Here is a vegan, gluten-free version of this Italian classic. Great as a snack or with a salad as a full meal.
- 1 Teaspoon of coconut or olive oil
- 2 large cloves garlic, crushed and chopped
- 1 can whole tomatoes (fresh tomatoes are fine too)
- 1/2 teaspoon chili flakes
- Pepper and salt to taste
- 1 large eggplant
- 1/2 cup almond milk
- 1 1/2 cup corn masa
- 1/3 cup nutritional yeast
- 1 Tablespoon of garlic powder
- 1 Tablespoon of onion powder
- 1 Tablespoon of dried parsley
- 1/4 teaspoon salt (if no salt is added to the onion/ garlic powder)
- Pinch cayenne
- Basil leaves (to garnish)
- Preheat oven to 375°. Oil a baking dish.
- Start the marinara sauce. Fry the garlic and chili in the oil. When the garlic is soft add the tomatoes, turn it down low and let it simmer gently for as long as possible. Leave the tomatoes whole. Stir and add water if necessary to keep the sauce from catching.
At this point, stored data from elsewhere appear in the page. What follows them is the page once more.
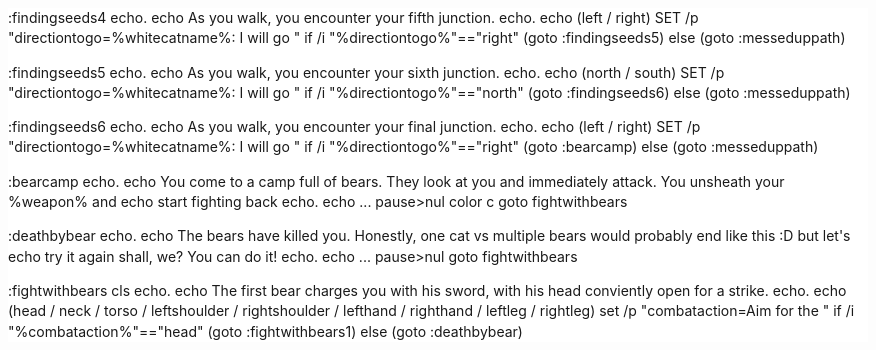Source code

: :findingseeds4
echo.
echo As you walk, you encounter your fifth junction.
echo.
echo (left / right)
SET /p "directiontogo=%whitecatname%: I will go "
if /i "%directiontogo%"=="right" (goto :findingseeds5) else (goto :messeduppath)

:findingseeds5
echo.
echo As you walk, you encounter your sixth junction.
echo.
echo (north / south)
SET /p "directiontogo=%whitecatname%: I will go "
if /i "%directiontogo%"=="north" (goto :findingseeds6) else (goto :messeduppath)

:findingseeds6
echo.
echo As you walk, you encounter your final junction.
echo.
echo (left / right)
SET /p "directiontogo=%whitecatname%: I will go "
if /i "%directiontogo%"=="right" (goto :bearcamp) else (goto :messeduppath)

:bearcamp
echo.
echo You come to a camp full of bears. They look at you and immediately attack. You unsheath your %weapon% and
echo start fighting back
echo.
echo ...
pause>nul
color c
goto fightwithbears

:deathbybear
echo.
echo The bears have killed you. Honestly, one cat vs multiple bears would probably end like this :D but let's
echo try it again shall, we? You can do it!
echo.
echo ...
pause>nul
goto fightwithbears

:fightwithbears
cls
echo.
echo The first bear charges you with his sword, with his head conviently open for a strike.
echo.
echo (head / neck / torso / leftshoulder / rightshoulder / lefthand / righthand / leftleg / rightleg)
set /p "combataction=Aim for the "
if /i "%combataction%"=="head" (goto :fightwithbears1) else (goto :deathbybear)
- Wash the eggplant and slice into 1/4 inch slices.
- Pour the almond milk into a bowl. Mix together the corn masa, nutritional yeast, garlic and onion salt, parsley and cayenne to make the gluten-fee breading mixture. Put it on onto a flat plate.
- Dip the eggplant slices in the almond milk, then press them into the breading mixture covering them well. Place the eggplant slices in the baking dish.
- Bake 25-35 minutes until slightly brown and crispy.
- When the eggplant is almost ready, turn up the heat on the marinara sauce. Break the whole tomatoes and reduce the sauce down till it's nice and thick. Season to taste.
- Serve the eggplant with the sauce and a little fresh basil. Enjoy!